Calls for special police tactics to be available across Sweden

The chairwoman of the Police Association West Region has said that police special tactics, known as Särskild polistaktik or SPT, should be available across Sweden, to use in demonstrations similar to those during the Easter weekend.

Calls for special police tactics to be available across Sweden

SPT, (Särskild polistaktik), is a tactic where the police work with communication rather than physical measures to reduce the risk of conflicts during events like demonstrations.

Tactics include knowledge about how social movements function and how crowds act, as well as understanding how individuals and groups act in a given situation. Police may attempt to engage in collaboration and trust building, which they are specially trained to do.

Katharina von Sydow, chairwoman of the Police Association West Region, told Swedish Radio P4 West that the concept should exist throughout the country.

“We have nothing to defend ourselves within 10 to 15 metres. We need tools to stop this type of violent riot without doing too much damage,” she said.

SPT is used in the West region, the South region and in Stockholm, which doesn’t cover all the places where the Easter weekend riots took place.

In the wake of the riots, police unions and the police’s chief safety representative had a meeting with the National Police Chief, Anders Tornberg, and demanded an evaluation of the police’s work. Katharina von Sydow now hopes that the tactics will be introduced everywhere.

“This concept must exist throughout the country”, she said.

During the Easter weekend around 200 people were involved in riots after a planned demonstration by anti-Muslim Danish politician Rasmus Paludan and his party Stram Kurs (Hard Line), that included the burning of the Muslim holy book, the Koran.

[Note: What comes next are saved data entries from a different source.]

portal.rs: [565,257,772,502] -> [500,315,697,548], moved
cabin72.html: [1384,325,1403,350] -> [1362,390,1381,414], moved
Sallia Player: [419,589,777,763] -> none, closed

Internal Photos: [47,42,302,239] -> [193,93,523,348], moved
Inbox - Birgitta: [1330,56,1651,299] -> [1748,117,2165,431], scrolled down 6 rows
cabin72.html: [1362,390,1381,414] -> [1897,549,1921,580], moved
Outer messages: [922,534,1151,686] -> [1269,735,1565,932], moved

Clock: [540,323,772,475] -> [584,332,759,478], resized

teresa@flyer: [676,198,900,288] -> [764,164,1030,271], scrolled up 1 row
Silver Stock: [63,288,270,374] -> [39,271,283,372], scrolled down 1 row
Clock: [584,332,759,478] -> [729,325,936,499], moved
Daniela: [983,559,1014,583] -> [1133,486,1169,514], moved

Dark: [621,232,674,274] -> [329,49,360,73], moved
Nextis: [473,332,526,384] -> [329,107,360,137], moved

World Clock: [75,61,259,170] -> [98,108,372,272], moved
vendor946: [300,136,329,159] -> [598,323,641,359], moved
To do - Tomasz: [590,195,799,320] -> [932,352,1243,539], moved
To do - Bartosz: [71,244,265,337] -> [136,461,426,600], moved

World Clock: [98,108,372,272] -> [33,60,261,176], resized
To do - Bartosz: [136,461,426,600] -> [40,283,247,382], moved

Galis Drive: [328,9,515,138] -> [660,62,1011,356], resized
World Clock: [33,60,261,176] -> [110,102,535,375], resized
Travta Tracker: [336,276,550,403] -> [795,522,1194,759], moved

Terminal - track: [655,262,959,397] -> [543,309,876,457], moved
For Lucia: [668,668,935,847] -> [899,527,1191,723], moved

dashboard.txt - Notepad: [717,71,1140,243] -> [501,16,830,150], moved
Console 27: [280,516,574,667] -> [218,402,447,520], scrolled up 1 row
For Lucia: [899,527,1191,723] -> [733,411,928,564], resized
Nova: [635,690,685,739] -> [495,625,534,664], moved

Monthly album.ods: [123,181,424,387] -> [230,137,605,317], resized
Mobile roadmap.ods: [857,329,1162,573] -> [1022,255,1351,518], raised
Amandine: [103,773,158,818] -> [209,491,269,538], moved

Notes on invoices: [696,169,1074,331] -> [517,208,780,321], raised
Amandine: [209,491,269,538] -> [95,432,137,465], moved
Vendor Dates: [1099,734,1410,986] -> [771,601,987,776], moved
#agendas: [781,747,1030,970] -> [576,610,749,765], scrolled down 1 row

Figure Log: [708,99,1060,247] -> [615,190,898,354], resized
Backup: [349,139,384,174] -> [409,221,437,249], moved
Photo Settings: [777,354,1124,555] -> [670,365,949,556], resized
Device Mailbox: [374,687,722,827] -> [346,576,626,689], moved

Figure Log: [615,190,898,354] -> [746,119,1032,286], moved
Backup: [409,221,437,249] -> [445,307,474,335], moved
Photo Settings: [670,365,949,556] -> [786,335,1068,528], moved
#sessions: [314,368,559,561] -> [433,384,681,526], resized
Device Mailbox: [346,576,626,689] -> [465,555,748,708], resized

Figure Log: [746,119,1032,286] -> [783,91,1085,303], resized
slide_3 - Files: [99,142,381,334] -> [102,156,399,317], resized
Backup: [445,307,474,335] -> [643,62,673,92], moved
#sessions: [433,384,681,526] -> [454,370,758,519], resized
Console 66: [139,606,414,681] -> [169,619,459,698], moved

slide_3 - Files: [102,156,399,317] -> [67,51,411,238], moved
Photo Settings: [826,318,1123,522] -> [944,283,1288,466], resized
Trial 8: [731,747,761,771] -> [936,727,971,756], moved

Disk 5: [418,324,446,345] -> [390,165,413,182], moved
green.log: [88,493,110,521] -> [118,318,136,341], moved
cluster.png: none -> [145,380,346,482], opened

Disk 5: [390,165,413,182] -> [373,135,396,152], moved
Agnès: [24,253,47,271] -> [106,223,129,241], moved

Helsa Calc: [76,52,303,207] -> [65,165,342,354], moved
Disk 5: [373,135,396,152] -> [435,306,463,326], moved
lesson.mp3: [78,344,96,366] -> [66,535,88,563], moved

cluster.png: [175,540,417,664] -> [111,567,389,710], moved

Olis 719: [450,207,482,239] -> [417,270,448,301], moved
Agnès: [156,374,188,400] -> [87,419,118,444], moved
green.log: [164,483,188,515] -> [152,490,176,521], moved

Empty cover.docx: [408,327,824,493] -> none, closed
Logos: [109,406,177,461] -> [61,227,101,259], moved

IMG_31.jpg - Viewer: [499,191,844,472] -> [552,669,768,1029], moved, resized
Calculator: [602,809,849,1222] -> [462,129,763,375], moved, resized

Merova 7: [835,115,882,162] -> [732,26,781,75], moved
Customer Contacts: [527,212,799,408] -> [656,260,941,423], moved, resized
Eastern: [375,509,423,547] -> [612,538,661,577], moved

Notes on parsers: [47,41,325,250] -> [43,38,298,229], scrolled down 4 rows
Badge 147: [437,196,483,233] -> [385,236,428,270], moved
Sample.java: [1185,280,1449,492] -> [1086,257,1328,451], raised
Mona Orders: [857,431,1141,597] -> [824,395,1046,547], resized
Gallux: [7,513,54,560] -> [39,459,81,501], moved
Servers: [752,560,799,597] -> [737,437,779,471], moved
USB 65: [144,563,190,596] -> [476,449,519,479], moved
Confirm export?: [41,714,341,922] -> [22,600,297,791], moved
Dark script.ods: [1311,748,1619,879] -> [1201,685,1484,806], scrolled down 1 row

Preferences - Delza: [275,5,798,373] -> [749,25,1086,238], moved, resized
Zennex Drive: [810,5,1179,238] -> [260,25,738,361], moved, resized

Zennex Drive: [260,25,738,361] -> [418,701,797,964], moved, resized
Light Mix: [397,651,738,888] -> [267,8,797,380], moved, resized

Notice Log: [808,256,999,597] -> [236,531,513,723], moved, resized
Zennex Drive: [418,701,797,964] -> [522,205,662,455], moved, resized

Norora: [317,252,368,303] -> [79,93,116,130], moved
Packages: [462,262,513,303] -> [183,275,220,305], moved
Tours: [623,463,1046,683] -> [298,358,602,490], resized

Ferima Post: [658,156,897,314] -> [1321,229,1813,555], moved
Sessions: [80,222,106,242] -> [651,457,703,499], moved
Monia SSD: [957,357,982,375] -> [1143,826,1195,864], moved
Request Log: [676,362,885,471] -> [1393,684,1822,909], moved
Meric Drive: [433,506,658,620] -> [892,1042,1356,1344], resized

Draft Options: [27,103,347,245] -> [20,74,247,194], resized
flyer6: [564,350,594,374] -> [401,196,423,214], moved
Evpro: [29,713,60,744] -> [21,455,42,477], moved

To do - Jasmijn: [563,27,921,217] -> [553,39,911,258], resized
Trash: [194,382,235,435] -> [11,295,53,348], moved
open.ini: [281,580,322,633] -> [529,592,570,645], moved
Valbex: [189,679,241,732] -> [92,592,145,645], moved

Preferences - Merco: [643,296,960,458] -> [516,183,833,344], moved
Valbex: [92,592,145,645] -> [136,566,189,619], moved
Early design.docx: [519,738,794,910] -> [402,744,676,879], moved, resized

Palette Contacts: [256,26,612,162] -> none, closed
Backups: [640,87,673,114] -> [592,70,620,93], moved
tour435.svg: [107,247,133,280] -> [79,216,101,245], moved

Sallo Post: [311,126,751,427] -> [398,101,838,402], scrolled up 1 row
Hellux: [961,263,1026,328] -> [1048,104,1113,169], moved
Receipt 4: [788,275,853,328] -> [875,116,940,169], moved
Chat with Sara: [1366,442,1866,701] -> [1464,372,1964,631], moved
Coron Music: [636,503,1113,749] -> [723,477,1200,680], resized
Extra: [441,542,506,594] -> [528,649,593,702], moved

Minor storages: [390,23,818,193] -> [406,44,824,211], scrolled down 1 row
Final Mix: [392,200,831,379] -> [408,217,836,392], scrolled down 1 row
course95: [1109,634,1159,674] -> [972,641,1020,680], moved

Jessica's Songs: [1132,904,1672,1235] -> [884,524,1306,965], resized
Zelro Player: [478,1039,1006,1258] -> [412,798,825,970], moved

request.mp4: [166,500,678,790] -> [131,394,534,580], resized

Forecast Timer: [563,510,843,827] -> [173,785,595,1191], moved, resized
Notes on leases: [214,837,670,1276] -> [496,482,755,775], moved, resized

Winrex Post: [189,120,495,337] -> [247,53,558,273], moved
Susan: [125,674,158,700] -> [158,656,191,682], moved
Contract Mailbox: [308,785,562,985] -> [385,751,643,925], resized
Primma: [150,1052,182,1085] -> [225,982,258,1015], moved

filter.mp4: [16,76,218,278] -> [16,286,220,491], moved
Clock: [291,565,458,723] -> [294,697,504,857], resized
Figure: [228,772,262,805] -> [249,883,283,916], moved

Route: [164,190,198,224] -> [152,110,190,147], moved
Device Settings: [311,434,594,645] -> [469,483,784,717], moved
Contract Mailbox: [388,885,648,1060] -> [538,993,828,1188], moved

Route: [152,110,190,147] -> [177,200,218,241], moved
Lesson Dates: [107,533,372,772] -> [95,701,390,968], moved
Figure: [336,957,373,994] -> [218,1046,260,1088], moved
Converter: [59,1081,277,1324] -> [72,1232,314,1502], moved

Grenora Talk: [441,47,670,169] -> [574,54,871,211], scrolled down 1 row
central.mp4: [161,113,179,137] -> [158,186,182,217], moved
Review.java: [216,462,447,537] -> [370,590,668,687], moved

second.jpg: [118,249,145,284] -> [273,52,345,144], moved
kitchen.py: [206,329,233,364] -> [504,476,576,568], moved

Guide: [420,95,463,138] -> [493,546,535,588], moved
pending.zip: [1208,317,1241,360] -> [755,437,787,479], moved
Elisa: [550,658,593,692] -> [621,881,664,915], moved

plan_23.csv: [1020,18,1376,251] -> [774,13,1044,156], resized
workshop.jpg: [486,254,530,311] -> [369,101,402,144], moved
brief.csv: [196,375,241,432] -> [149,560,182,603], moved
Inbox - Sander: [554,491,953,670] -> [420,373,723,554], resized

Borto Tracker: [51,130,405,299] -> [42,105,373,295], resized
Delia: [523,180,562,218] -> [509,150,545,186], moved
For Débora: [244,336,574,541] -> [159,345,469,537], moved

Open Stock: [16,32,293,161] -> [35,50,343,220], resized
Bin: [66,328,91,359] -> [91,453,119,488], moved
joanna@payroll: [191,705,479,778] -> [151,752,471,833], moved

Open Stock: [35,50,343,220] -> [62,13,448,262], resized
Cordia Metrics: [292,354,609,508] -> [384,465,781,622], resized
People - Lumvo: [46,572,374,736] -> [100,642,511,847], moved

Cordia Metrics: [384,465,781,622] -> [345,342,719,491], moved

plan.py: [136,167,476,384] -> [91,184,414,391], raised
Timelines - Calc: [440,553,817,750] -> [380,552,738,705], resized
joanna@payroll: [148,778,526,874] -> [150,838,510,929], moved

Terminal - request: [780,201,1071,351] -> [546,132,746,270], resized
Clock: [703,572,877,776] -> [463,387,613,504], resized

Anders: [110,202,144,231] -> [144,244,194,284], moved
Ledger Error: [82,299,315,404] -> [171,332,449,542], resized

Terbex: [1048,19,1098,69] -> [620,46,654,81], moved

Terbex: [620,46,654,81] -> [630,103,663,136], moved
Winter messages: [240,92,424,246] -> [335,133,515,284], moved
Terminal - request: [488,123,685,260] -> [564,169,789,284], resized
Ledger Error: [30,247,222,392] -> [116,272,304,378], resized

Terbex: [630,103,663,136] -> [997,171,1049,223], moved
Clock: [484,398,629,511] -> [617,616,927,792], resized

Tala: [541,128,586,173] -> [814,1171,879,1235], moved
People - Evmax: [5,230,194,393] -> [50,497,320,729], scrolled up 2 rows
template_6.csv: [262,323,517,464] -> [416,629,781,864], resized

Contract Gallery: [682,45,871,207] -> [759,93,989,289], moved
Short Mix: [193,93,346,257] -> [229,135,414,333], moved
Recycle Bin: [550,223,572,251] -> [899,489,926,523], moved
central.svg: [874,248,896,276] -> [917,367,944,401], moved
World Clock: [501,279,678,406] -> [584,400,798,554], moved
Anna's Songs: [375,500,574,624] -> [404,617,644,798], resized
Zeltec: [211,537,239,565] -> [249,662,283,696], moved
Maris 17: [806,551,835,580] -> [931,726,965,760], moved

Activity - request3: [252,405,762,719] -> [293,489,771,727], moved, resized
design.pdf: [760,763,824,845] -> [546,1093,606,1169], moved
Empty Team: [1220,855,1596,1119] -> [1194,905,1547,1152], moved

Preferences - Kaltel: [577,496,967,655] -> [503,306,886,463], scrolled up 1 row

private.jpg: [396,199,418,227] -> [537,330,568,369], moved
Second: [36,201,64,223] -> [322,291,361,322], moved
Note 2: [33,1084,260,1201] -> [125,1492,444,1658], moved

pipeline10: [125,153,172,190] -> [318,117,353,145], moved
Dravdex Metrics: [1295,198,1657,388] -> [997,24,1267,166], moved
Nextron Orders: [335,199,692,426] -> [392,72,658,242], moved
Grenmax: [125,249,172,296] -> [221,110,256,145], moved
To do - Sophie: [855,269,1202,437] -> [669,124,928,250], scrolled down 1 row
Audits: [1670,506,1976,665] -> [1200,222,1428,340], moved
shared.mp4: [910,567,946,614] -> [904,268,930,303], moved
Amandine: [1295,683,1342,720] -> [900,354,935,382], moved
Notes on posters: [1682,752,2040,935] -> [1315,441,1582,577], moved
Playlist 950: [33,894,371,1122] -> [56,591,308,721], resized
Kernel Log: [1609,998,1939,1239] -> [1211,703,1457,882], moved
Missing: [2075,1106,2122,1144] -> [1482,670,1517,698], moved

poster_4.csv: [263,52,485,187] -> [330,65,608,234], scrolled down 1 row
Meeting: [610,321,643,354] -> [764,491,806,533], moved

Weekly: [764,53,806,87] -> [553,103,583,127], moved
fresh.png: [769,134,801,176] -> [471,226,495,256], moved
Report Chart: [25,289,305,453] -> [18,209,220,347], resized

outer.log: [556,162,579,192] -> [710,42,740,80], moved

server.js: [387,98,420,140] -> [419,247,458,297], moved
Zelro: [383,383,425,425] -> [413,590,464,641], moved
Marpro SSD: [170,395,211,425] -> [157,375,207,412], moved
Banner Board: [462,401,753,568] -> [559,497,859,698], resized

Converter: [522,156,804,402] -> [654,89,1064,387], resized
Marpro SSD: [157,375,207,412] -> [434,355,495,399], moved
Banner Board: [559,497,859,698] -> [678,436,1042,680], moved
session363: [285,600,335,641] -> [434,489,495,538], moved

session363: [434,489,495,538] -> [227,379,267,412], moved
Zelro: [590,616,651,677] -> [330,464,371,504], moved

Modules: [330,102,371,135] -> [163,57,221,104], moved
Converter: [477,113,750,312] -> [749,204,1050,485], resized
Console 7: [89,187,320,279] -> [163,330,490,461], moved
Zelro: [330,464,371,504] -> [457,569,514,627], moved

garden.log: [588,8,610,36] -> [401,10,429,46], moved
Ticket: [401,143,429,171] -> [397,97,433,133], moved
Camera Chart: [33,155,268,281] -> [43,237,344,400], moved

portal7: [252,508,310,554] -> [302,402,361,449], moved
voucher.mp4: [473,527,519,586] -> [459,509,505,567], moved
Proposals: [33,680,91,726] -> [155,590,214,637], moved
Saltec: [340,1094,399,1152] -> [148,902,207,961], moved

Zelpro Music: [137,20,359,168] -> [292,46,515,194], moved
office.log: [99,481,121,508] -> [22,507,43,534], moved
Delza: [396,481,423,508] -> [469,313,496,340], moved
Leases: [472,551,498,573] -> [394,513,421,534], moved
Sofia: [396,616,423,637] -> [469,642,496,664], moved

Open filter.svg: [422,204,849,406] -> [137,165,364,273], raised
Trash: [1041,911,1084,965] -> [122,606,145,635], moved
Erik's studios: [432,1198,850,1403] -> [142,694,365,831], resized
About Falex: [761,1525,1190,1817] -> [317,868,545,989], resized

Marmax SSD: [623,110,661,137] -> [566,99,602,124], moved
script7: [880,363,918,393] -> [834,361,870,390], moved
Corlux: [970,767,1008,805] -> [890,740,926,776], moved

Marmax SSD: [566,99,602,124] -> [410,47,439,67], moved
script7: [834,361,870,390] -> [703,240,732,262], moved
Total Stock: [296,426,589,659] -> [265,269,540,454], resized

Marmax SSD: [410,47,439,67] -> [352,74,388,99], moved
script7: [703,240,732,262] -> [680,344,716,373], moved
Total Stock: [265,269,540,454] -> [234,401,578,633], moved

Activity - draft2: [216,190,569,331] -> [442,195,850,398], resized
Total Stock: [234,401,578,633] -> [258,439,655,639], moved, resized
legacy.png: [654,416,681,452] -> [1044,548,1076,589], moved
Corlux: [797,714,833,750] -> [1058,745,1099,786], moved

Police revealed on Friday that at least 104 officers were injured in counter-demonstrations that they say were hijacked by criminal gangs intent on targeting the police. 

Forty people were arrested and police are continuing to investigate the violent riots for which they admitted they were unprepared. 

Paludan’s application for another demonstration this weekend was rejected by police.

In Norway on Saturday, police used tear gas against several people during a Koran-burning demonstration after hundreds of counter-demonstrators clashed with police in the town of Sandefjord.